Özgün, "yalnız olmadığını" da şu sözlerle anlatıyor:

"Tutuklu olan binlerce öğrenciden sadece biriyim."

Eskişehir'e Erasmus programıyla okumaya gelen ve 10 Mayıs'ta DHKP-C örgütü üyeliği suçlamasıyla tutuklanan Fransa vatandaşı Sevil Sevimli (21), üçüncü yargı paketi kapsamında tahliye olmuştu.

Tahliyesi için kamuoyu baskısının önemli rol oynadığını ifade eden Özgün, mektubuna şöyle devam ediyor:

"Pınar Öğünç de 10 Ağustos tarihli, 'Ya Sevil Fransa vatandaşı olmasaydı?' başlıklı yazısında tam olarak buna değiniyordu. Sevil'in durumunu kastederek diyor ki, "...bazı öğrenci hikayeleri hiç böyle olmuyor. Kamuoyu sahiplenmek için basbayağı çarpıcı hikaye bekliyor. Sanki popstar yarışması."

"Nefes alışımızın dahi suçmuş gibi gösterilmesi yeterince çarpıcı görünmüyor anlaşılan. Hayatlarımızın, dava için oluşturulan sıra sıra kolilere doldurulması, ders kitaplarımızın dahi örgüt propagandası kapsamında alınması ilgi çekici değil mi? Bizlerin aklanabilmek için ilginç hikayelere sahip olmamız mı gerek?"

"Ne bu bir yarışma, ne de yaşananlar kurmaca. Biz hayatı çalınan binlerce öğrenciyiz."

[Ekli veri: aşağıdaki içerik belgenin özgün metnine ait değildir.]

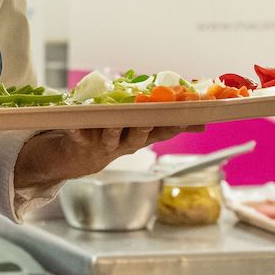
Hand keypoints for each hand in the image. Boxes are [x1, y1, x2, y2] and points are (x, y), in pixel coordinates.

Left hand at [13, 125, 202, 189]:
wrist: (79, 159)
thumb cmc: (115, 138)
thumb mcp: (142, 133)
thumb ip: (167, 125)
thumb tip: (202, 124)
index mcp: (140, 137)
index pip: (162, 131)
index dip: (174, 125)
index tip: (187, 115)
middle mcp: (124, 143)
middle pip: (138, 136)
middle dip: (144, 127)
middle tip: (148, 118)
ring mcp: (103, 144)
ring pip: (111, 136)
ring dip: (113, 129)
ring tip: (114, 121)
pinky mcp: (82, 141)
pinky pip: (78, 134)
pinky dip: (76, 129)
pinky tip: (73, 124)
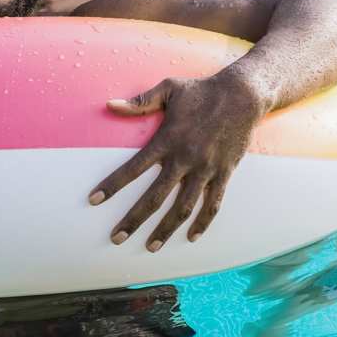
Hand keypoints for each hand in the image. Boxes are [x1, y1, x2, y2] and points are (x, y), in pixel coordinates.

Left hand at [88, 75, 261, 250]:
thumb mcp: (168, 89)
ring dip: (166, 229)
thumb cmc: (201, 90)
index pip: (133, 167)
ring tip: (150, 247)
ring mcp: (206, 168)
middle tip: (116, 238)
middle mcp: (184, 158)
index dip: (113, 185)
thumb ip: (139, 102)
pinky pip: (213, 204)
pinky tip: (190, 236)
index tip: (94, 200)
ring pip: (183, 207)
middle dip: (134, 220)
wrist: (242, 95)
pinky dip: (202, 223)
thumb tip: (109, 104)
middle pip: (155, 197)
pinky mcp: (225, 173)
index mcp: (166, 139)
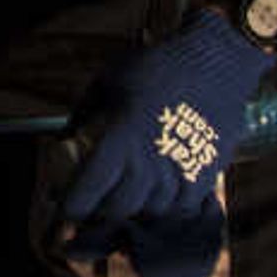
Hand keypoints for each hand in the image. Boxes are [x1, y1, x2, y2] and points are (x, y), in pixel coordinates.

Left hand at [56, 11, 276, 234]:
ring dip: (136, 210)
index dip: (72, 208)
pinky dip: (167, 208)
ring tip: (128, 198)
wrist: (215, 62)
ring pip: (150, 213)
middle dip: (101, 214)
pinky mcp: (206, 175)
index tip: (66, 209)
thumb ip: (83, 116)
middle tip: (95, 207)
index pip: (87, 193)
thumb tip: (61, 141)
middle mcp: (148, 164)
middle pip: (117, 211)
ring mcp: (180, 173)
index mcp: (119, 140)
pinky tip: (159, 195)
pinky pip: (182, 209)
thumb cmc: (155, 67)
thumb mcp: (107, 82)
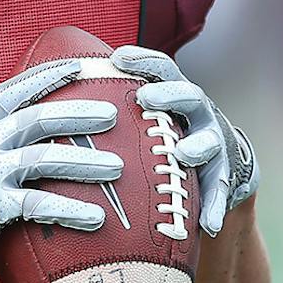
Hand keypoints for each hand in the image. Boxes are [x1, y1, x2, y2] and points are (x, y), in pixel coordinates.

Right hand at [0, 58, 122, 282]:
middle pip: (40, 119)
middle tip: (113, 116)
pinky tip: (95, 217)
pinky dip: (70, 210)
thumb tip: (36, 113)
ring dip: (85, 163)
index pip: (20, 88)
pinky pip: (39, 203)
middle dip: (80, 114)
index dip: (52, 76)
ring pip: (45, 159)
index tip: (83, 68)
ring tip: (116, 168)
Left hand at [109, 46, 258, 235]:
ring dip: (197, 146)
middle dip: (169, 94)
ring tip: (184, 154)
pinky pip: (221, 192)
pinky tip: (209, 224)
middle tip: (146, 97)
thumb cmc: (166, 139)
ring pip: (209, 141)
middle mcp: (199, 114)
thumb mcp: (148, 120)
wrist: (219, 167)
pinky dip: (216, 208)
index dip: (143, 60)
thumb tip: (57, 106)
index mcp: (176, 96)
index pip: (162, 70)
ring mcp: (215, 143)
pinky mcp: (225, 175)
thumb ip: (116, 112)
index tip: (118, 57)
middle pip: (189, 95)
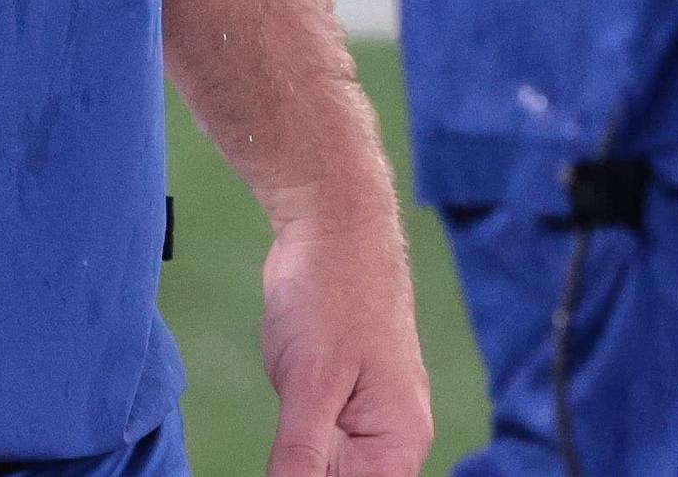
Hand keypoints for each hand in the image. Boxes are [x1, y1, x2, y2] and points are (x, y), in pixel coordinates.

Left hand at [256, 213, 432, 476]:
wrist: (333, 225)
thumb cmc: (333, 294)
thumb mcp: (310, 383)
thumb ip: (299, 456)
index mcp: (398, 444)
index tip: (288, 459)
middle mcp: (387, 441)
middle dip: (303, 470)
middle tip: (286, 423)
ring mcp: (360, 421)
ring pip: (322, 470)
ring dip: (293, 462)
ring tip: (289, 405)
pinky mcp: (334, 402)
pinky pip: (312, 445)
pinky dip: (290, 447)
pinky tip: (280, 423)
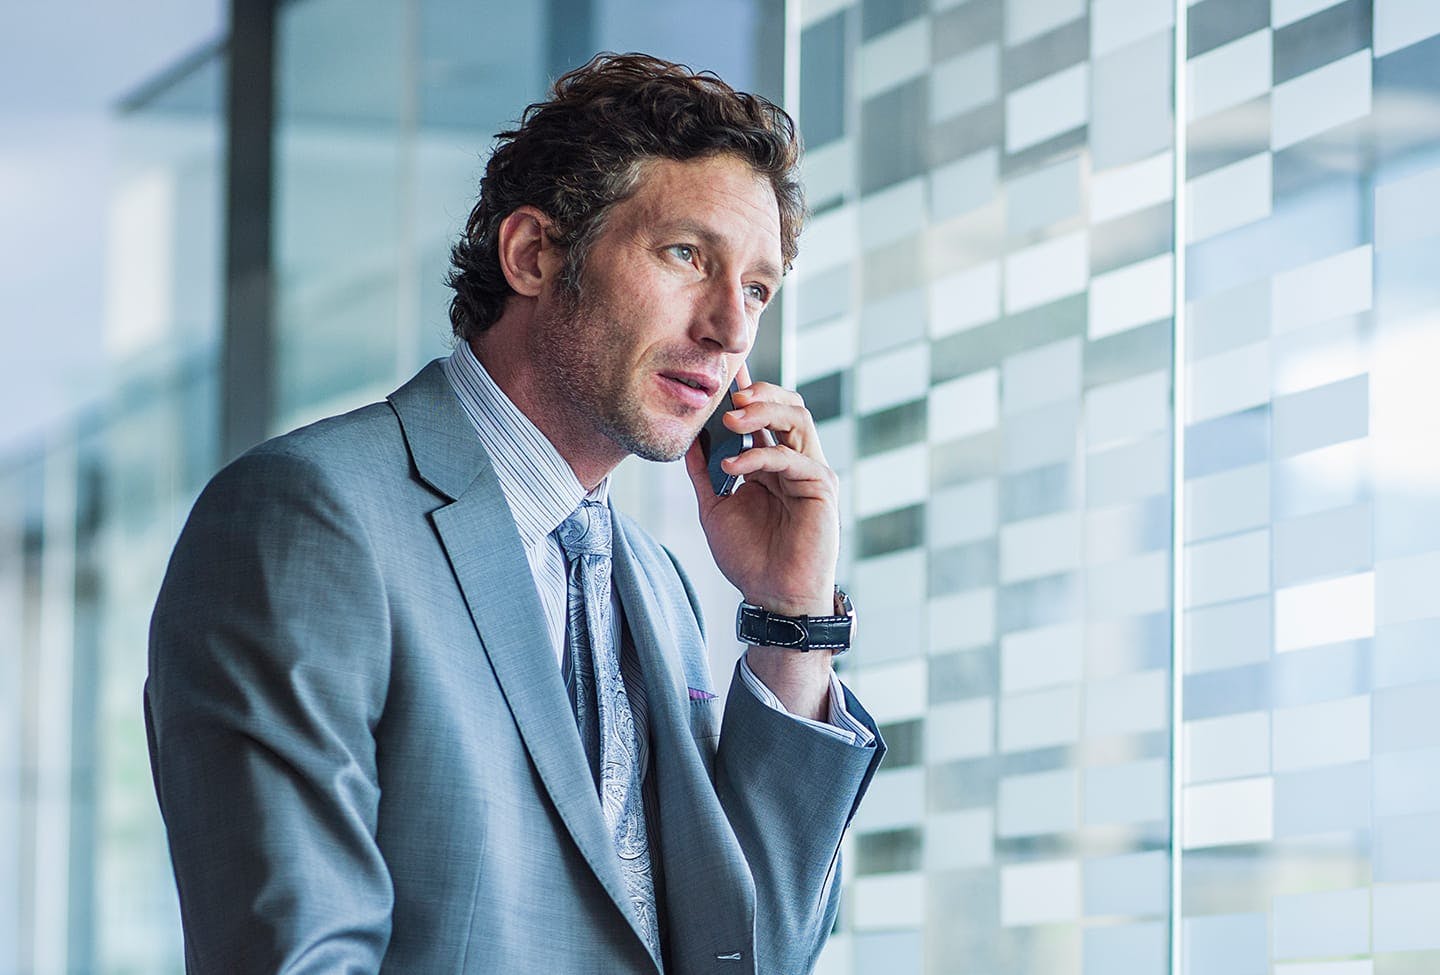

Sevimli'nin de beraat etmediğini sadece tahliye olduğunu vurguluyor Özgün:

"Dikkat edin, beraat değil, tahliye! Kimse bu taleplerin suç olup olmadığını sorgulamıyor. Yaşadığımız tutukluluğu teşhir etmiyor. "Bu gerekçelerle insan tutuklanır mı?" demiyor. Yahut aynı davaya bakan mahkeme heyetinin, aynı operasyonla alınıp, aynı suçlamalarla yargılanan bizlerin, davalarının tarihlerinin bile belli olmadığını, yargı paketi başvurularımızın reddedildiğini sorgulamıyor. İki örneği ele alıp, dengesizliği ortaya sermiyor."

"Ne de olsa kanunda genellik ve eşitlik yoktu değil mi?"

"Ya o doktor olmasaydı?"

Özgün, cezaevinde rahatsızlandığını, tek bir doktorun çabasıyla tedavi olabildiğini anlattı.

14 Ağustos'ta vücudu alerjik reaksiyon gösteren Özgün'ün ilaçları hapishane yönetimince verilmedi. 20 Ağustos'ta hastalığı ilerledi, nefes almakta güçlük çekmeye başladı.

Hala ilaçların verilmediği öğrenen hapishane doktoru, Özgün'ün ölebileceğini söyledi ve ilaçların verilmesini, aksi halde tutanak tutacağını belirtti.

Bunun üzerine ilaçlarını alabilen Özgün soruyor: "Ya o doktor olmasaydı?"